Court documents reveal motive in drive-by shooting

A Greenwood teen who was arrested earlier this week for his involvement in a drive-by shooting said he shot at a man because he sold him fake marijuana six years ago, and because he wanted street credibility.

Jonah Henderson, 18, 1194 S. Morgantown Road, was arrested Tuesday on a charge of attempted murder. The Johnson County Prosecutor’s Office will decide what, if any, charges to file.

Police were dispatched at 11:30 a.m. Tuesday to the 5000 block of Old Smith Valley Road on a report of shots fired. A man told police he had been shot at by Henderson, according to court documents.

The man told police he ran into Henderson at the gas station earlier that morning, and he and Henderson had exchanged dirty looks. He told police Henderson and another occupant of the car then followed him to a house on Old Smith Valley Road, court documents said.

That is when Henderson got out of the vehicle and pointed "something" at the man. The man heard multiple gunshots. One of the bullets broke glass on the porch and a second hit a wall above his head, according to court documents.

Officers at the scene found several bullet holes near the home, including one at head height near the door where the man and a woman were standing, on a cardboard box on the deck near the front door and in a garbage can outside the home, court documents said.

Henderson fled the scene and was arrested later that day at a trailer park in Edinburgh.

Henderson told Johnson County Sheriff’s Office detectives in an interview he bought the gun for $200 in Indianapolis, and he and a juvenile were going to the gas station when he saw the man and got angry.
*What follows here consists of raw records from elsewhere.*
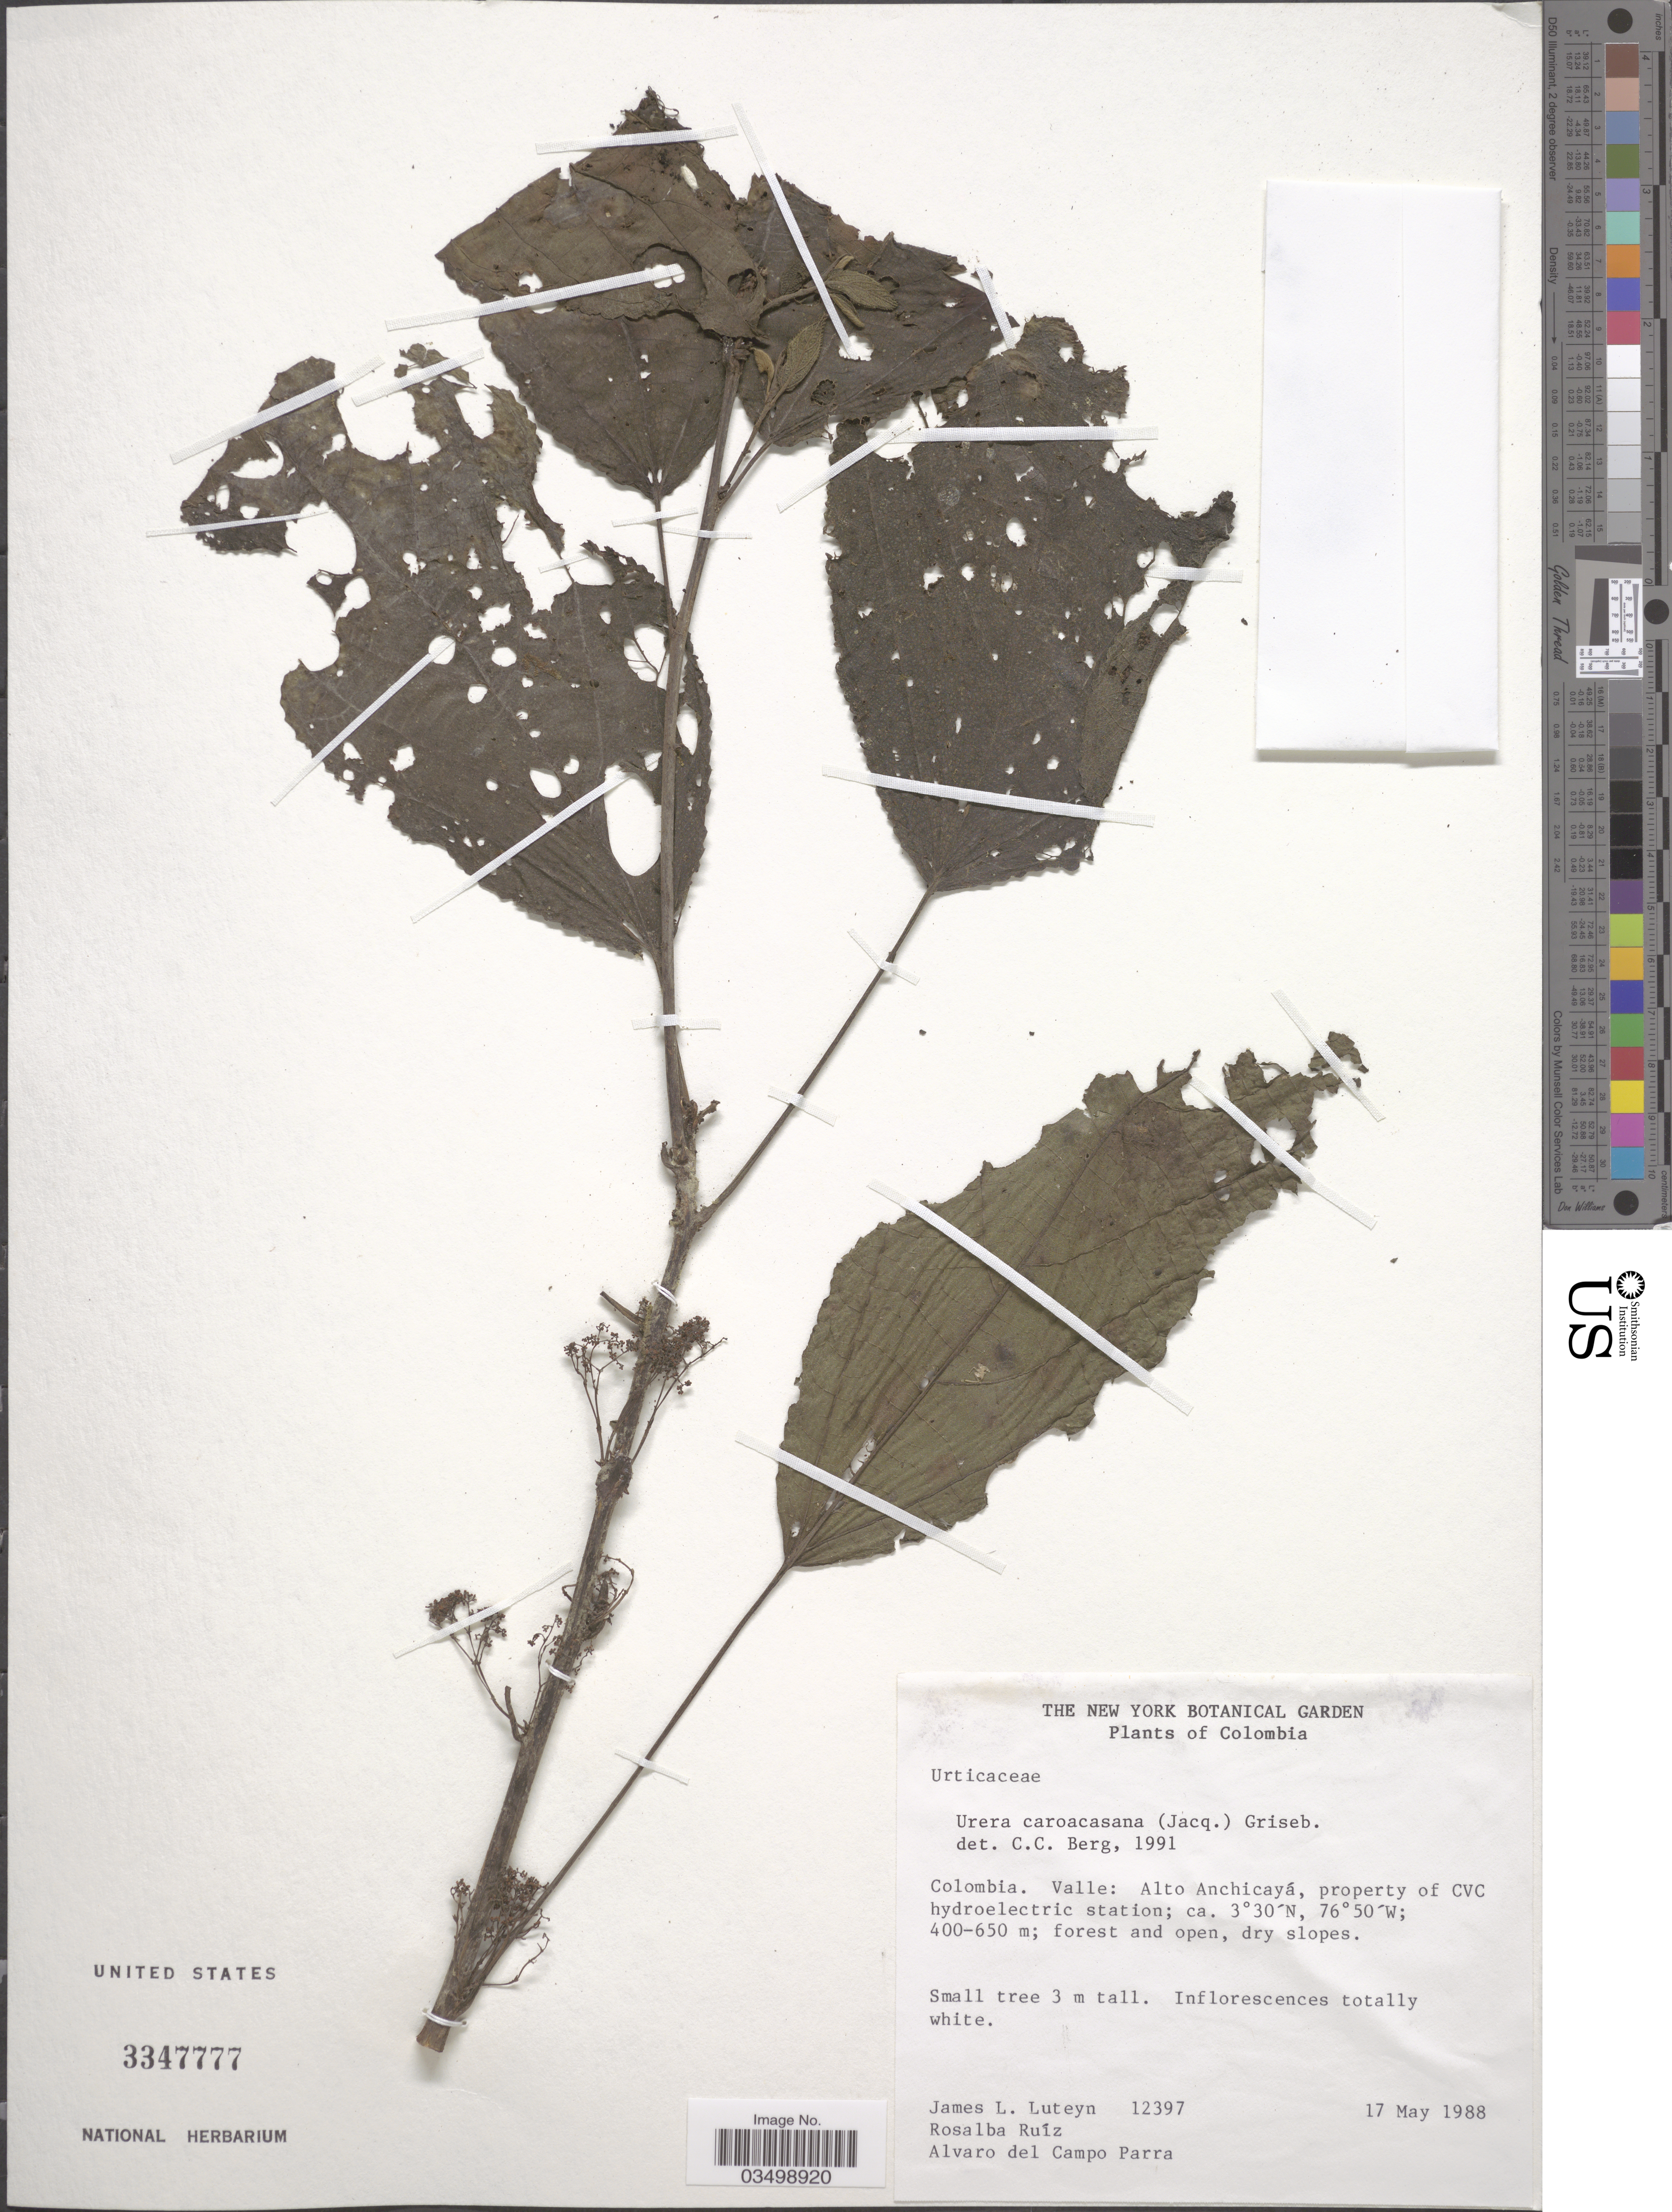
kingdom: Plantae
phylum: Tracheophyta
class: Magnoliopsida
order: Rosales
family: Urticaceae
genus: Urera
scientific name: Urera caracasana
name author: (Jacq.) Gaudich. ex Griseb.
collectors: J. Luteyn, R. Ruiz & A. Campo-Parra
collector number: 12397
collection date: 1988-05-17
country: Colombia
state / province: Valle del Cauca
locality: Valle: Alto Anchicayá, property of CVC hydroelectric station.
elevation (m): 400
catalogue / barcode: US 3347777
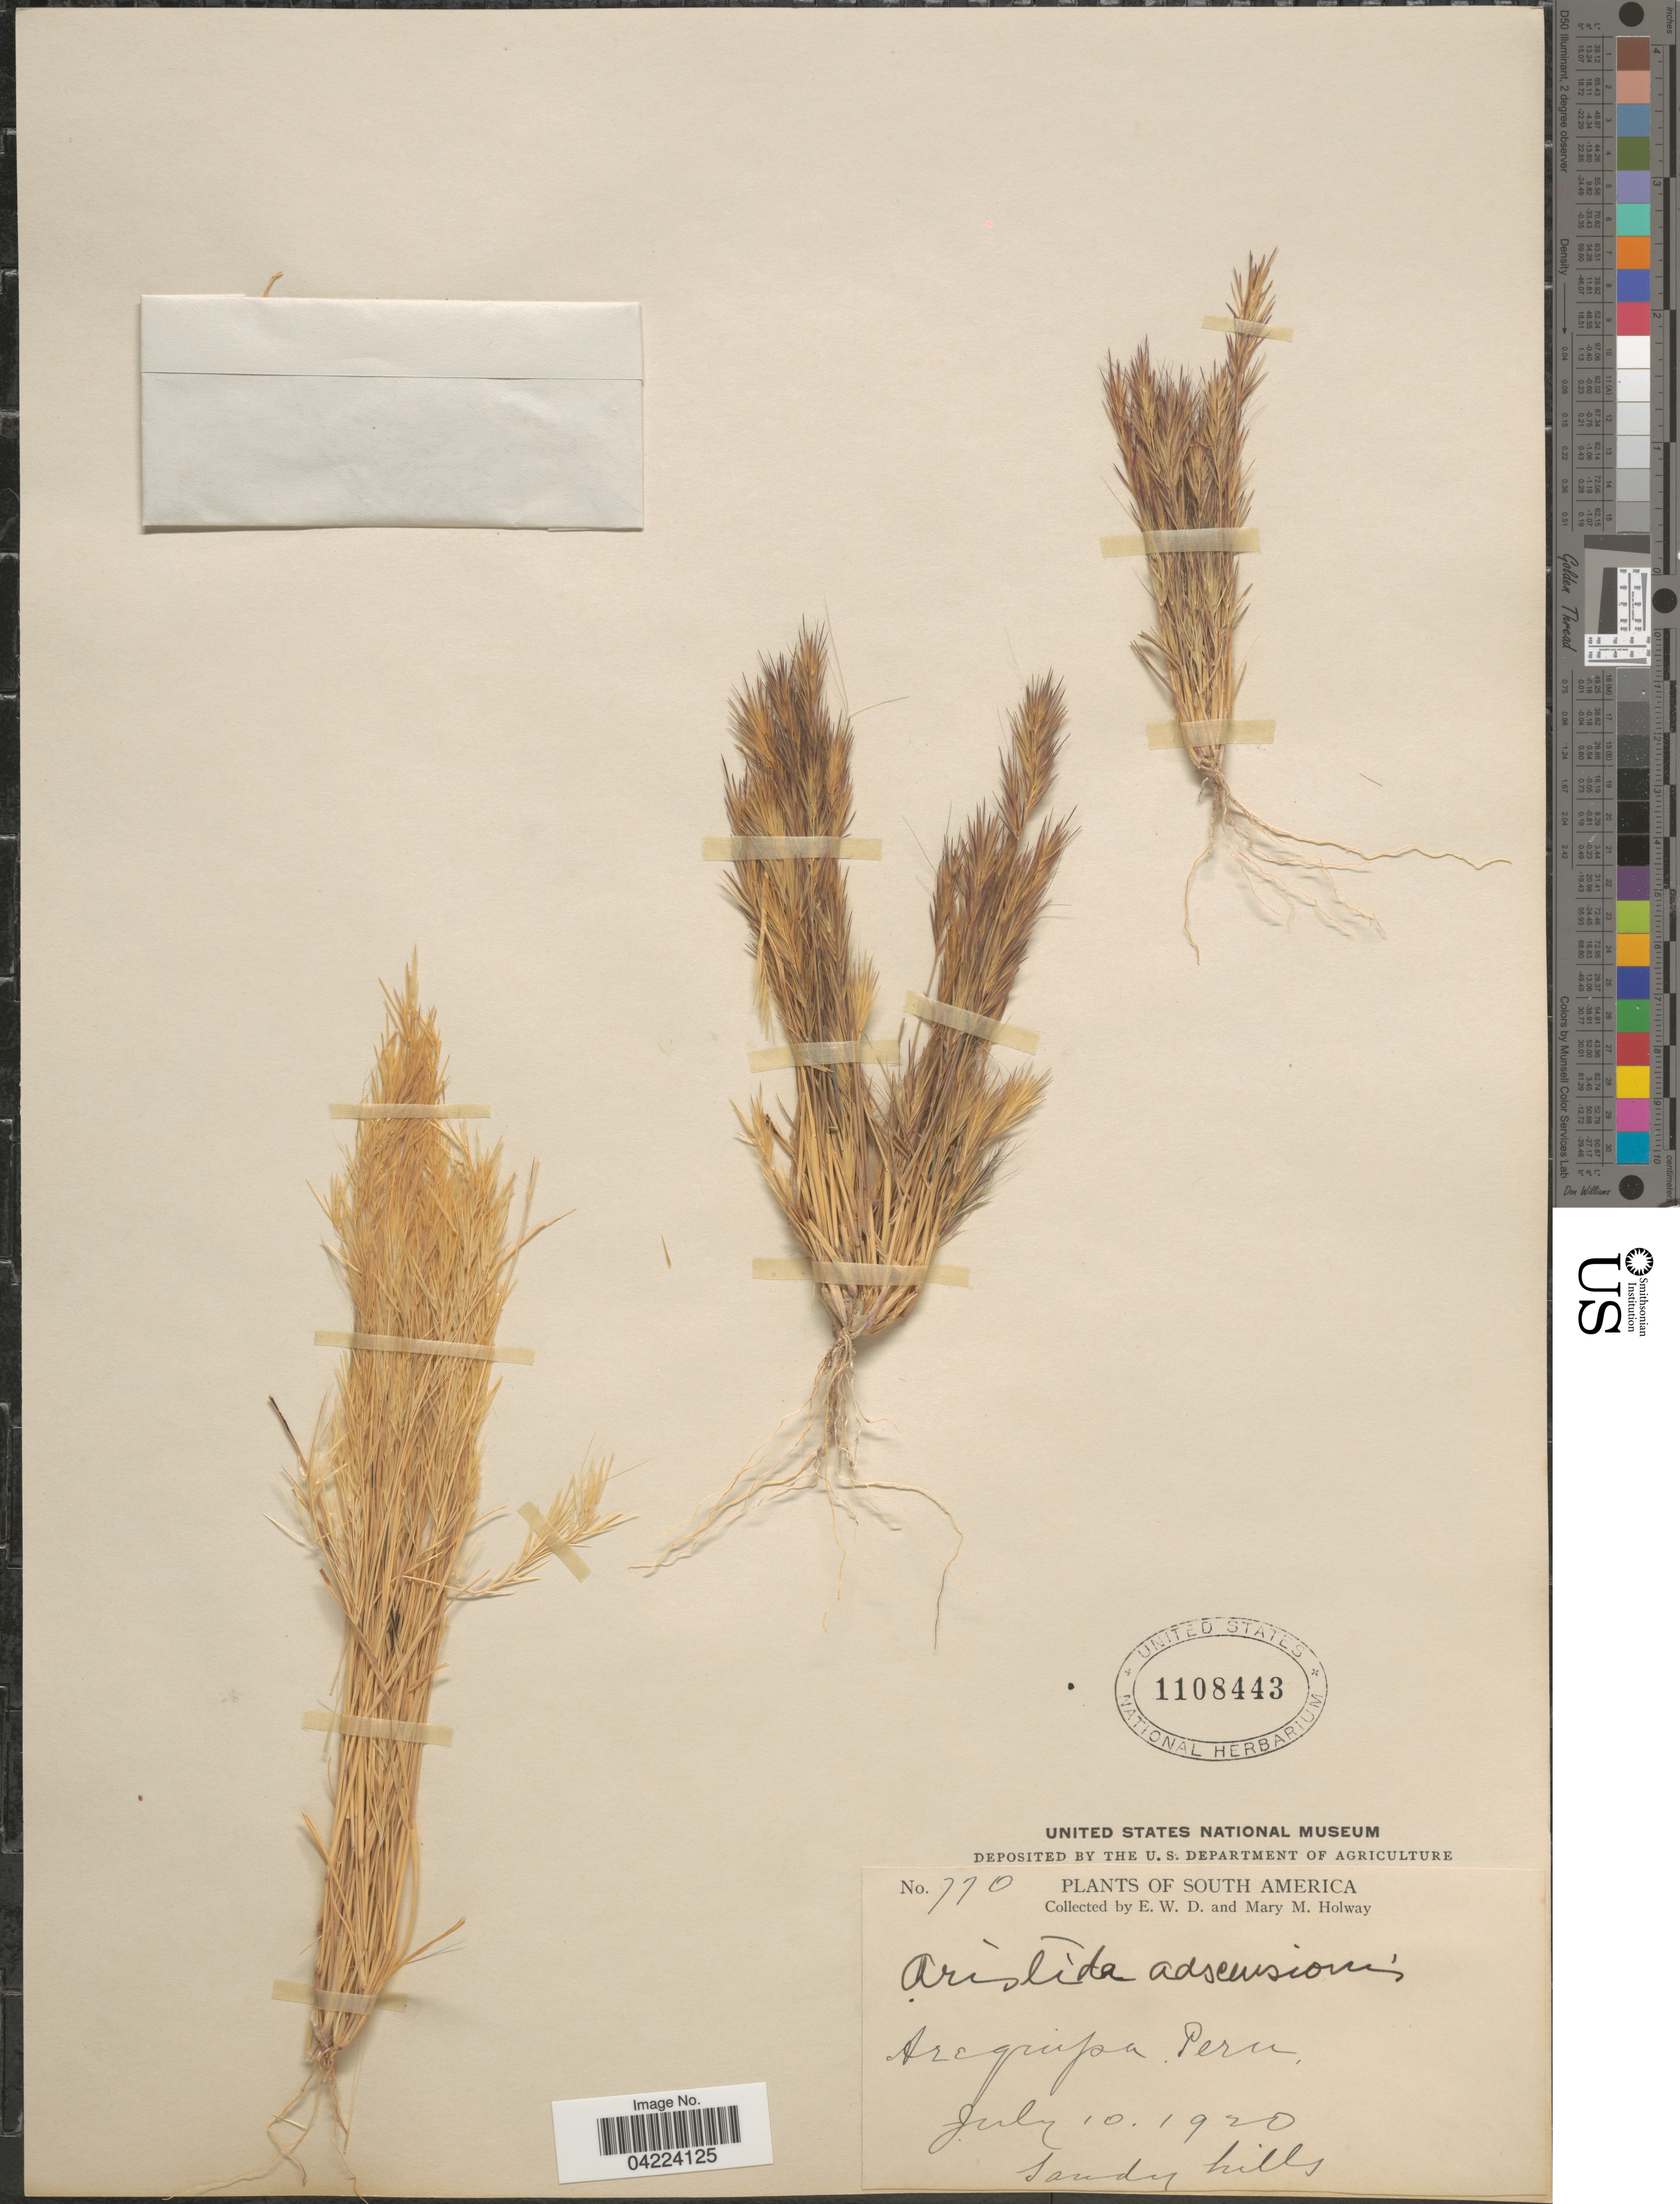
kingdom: Plantae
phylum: Tracheophyta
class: Liliopsida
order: Poales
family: Poaceae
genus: Aristida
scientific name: Aristida adscensionis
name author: L.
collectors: E. W. D. Holway & M. M. Holway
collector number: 770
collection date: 1920-07-10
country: Peru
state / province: Arequipa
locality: Sandy Hills.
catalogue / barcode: US 1108443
He told police the man had sold him fake marijuana when he was 12 years old, according to court documents.

He also told detectives he shot at the man because he was trying to gain "street credibility," court documents said.

After the shooting, Henderson told detectives he took an Uber to Walmart where he stole a sweatshirt to conceal his identity. He then took an Uber to his Greenwood home and drove down to Edinburgh, where he was later arrested, according to court documents.

He is being held at the Johnson County jail.